-
oa Computational and statistical challenges with high dimensionality: A new method and efficient algorithm for feature selection in knowledge discovery
- الناشر: Hamad bin Khalifa University Press (HBKU Press)
- المصدر: Qatar Foundation Annual Research Forum Proceedings, Qatar Foundation Annual Research Forum Volume 2012 Issue 1, أكتوبر ٢٠١٢, المجلد 2012, CSO2
ملخص
Qatar is currently building one of the largest research infrastructures in the Middle East. In this orientation, Qatar foundation has constructed a number of universities and institutes composed of highly qualified researchers. In particular, QCRI institute is forming a scientific computing multidisciplinary group with a special interest in machine learning, data mining and bioinformatics. We are now able to address the computational and statistical needs of a variety of researchers with a vital set of services contributing to the development of Qatar. The availability of massive amounts of data and challenges from frontiers of research and development have reshaped statistical thinking, data analysis and theoretical studies. There is little doubt that high-dimensional data analysis will be the most important research topic in statistics in the 21st century. Indeed, the challenges of high-dimensionality arise in diverse fields of sciences, engineering, and humanities, ranging from genomics and health sciences to economics, finance, and machine learning and data mining.

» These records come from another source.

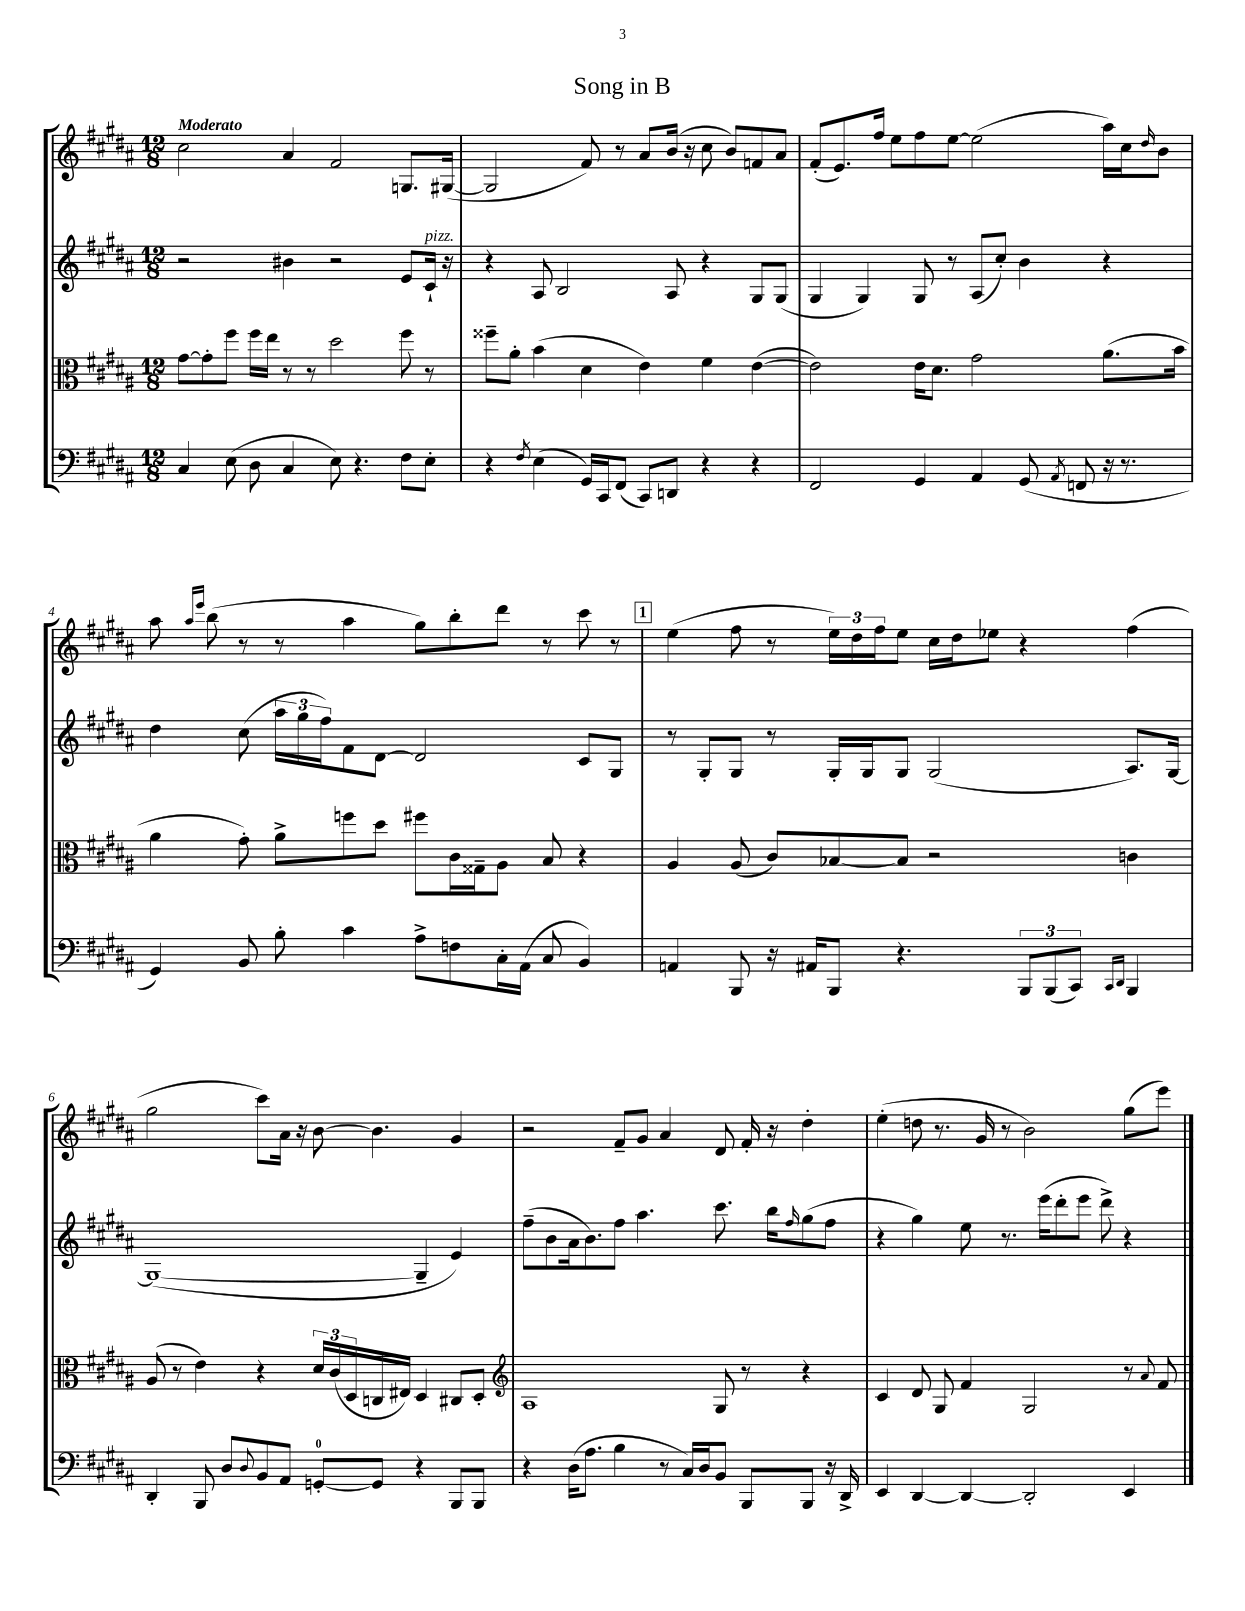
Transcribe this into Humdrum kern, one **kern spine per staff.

**kern	**kern	**kern	**kern
*part4	*part3	*part2	*part1
*staff4	*staff3	*staff2	*staff1
*clefF4	*clefC3	*clefG2	*clefG2
*k[f#c#g#d#a#]	*k[f#c#g#d#a#]	*k[f#c#g#d#a#]	*k[f#c#g#d#a#]
*M12/8	*M12/8	*M12/8	*M12/8
=1	=1	=1	=1
!	!	!	!LO:TX:a:B:t=Moderato
4C#/	[8g#\L	2r	2cc#\
.	8g#'\]	.	.
(8E\	8ff#\J	.	.
8D#\	16ff#\LL	.	.
.	16ee\JJ	.	.
4C#/	8r	4b#X\	4a#/
.	8r	.	.
8E\)	2dd#\	2r	2f#/
4.r	.	.	.
8F#\L	8ff#\	8e/L	8.Gn/L
!	!	!LO:TX:a:i:t=pizz.	!
8E'\J	8r	16c#`/Jk	.
.	.	16r	([16G#X/Jk
=2	=2	=2	=2
4r	8ff##X~\L	4r	2G#/]
.	8a#'\J	.	.
8qF#/	.	.	.
(4E\	(4b\	8A#/	.
.	.	2B/	.
16GG#/LL)	4d#\	.	8f#/)
16CC#/J	.	.	.
(8FF#/J	.	.	8r
8CC#/L)	4e\)	.	8a#/L
8DDn/J	.	8A#/	(16b/Jk
.	.	.	16r
4r	4f#\	4r	8cc#\
.	.	.	8b/L)
4r	([4e\	8G#/L	8fn/
.	.	(8G#/J	8a#/J
=3	=3	=3	=3
2FF#/	2e\])	4G#/	(8f#'/L
.	.	.	8.e/)
.	.	4G#/)	.
.	.	.	16ff#/Jk
.	.	.	8ee\L
4GG#/	16e\KL	8G#/	8ff#\
.	8.d#\J	.	.
.	.	8r	[8ee\J
4AA#/	2g#\	(8A#/L	(2ee\]
.	.	8cc#'/J)	.
(8GG#/	.	4b\	.
8qAA#/	.	.	.
8FFn/	.	.	.
16r	(8.a#\L	4r	16aa#\LL)
8.r	.	.	16cc#\J
.	.	.	16qqdd#/
.	.	.	8b\J
.	16b\Jk	.	.
!!LO:LB:g=z
=4	=4	=4	=4
4GG#/)	4a#\	4dd#\	8aa#\
.	.	.	16qqaa#/LL
.	.	.	16qqeee/JJ
.	.	.	(8bb\
8BB/	8g#'\)	(8cc#\	8r
8B'\	8a#^\L	24aa#\LL	8r
.	.	24gg#\	.
.	.	24ff#\J)	.
4c#\	8ffn\	8f#\	4aa#\
.	8dd#\J	[8d#\J	.
8A#^\L	8ff#X\L	2d#/]	8gg#\L)
8Fn\	16c#\L	.	8bb'\
.	16G##X~\J	.	.
16C#'\L	8A#\J	.	8ddd#\J
(16AA#\JJ	.	.	.
8C#/	8B/	.	8r
4BB/)	4r	8c#/L	8ccc#\
.	.	8G#/J	8r
!!LO:REH:place=s1:t=1
=5	=5	=5	=5
4AAn/	4A#/	8r	(4ee\
.	.	8G#'/L	.
8BBB/	(8A#/	8G#/J	8ff#\
16r	8c#/L)	8r	8r
16AA#X/KL	.	.	.
8BBB/J	[8B-X/	16G#'/LL	24ee\LL)
.	.	.	24dd#\
.	.	16G#/J	.
.	.	.	24ff#\J
4.r	8B-/J]	8G#/J	8ee\J
.	2r	(2G#/	16cc#\LL
.	.	.	16dd#\J
.	.	.	8ee-X\J
12BBB/L	.	.	4r
(12BBB/	.	.	.
12CC#/J)	.	.	.
16qqCC#/LL	.	.	.
16qqDD#/JJ	.	.	.
4BBB/	4cn\	8.A#/L)	(4ff#\
.	.	[16G#/Jk	.
!!LO:LB:g=z
=6	=6	=6	=6
4DD#'/	(8A#/	(1G#_	2gg#\
.	8r	.	.
8BBB/	4e\)	.	.
8D#/L	.	.	.
8qqD#/	.	.	.
8BB/	4r	.	8ccc#\L)
8AA#/J	.	.	16a#\Jk
.	.	.	16r
[8GGn'/L	24d#/LL	.	[8b\
.	(24c#/	.	.
.	24D#/	.	.
8GG/J]	16Cn/	.	4.b\]
.	16E#X/JJ)	.	.
4r	4D#/	4G#~/]	.
8BBB/L	8C#X/L	4e/)	4g#/
8BBB/J	8D#'/J	.	.
=7	=7	=7	=7
*	*clefG2	*	*
4r	1A#	(8ff#~\L	2r
.	.	8b\	.
(16D#\KL	.	16a#\k	.
8.A#\J	.	8.b\)	.
4B\	.	8ff#\J	8f#~/L
.	.	4.aa#\	8g#/J
8r	.	.	4a#/
16C#/LL)	.	.	.
16D#/J	.	.	.
8BB/J	8G#/	8.ccc#\	8d#/
8BBB/L	8r	.	16f#'/
.	.	16bb\KL	16r
.	.	16qqff#/	.
8BBB/J	4r	(8gg#\	4dd#'\
16r	.	8ff#\J	.
16DD#^/	.	.	.
=8	=8	=8	=8
4EE/	4c#/	4r	(4ee'\
[4DD#/	8d#/	4gg#\)	8ddn\
.	8G#/	.	8.r
4DD#/_	4f#/	8ee\	.
.	.	.	16g#/
.	.	8.r	8r
2DD#'/]	2G#/	.	2b\)
.	.	(16eee\KL	.
.	.	8ddd#'\	.
.	.	8eee\J	.
.	.	8ddd#^\)	.
4EE/	8r	4r	(8gg#\L
.	8qqa#/	.	.
.	8f#/	.	8eee\J)
==	==	==	==
*-	*-	*-	*-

For example, in biomedical studies, huge numbers of magnetic resonance images (MRI) and functional MRI data are collected for each subject with hundreds of subjects involved. Satellite imagery has been used in natural resource discovery and agriculture, collecting thousands of high resolution images. Other examples of these kinds are plentiful in computational biology, climatology, geology and neurology among others. In all of these fields, variable selection and feature extraction are crucial for knowledge discovery. In this paper, we propose a computationally intensive method for regularization and variable selection in linear models. The method is based on penalized least squares with a penalty function that is a combination of the minimum concave penalty (MCP) and an L2 penalty on successive differences between coefficients. We call it the SF-MCP method. Extensive simulation studies and applications to large biomedical datasets (leukemia and glioblastoma cancers, diabetes, proteomics and metabolomics data sets) show that our approach outperforms its competitors in terms of prediction of errors and identification of relevant genes that are responsible of some lethal diseases.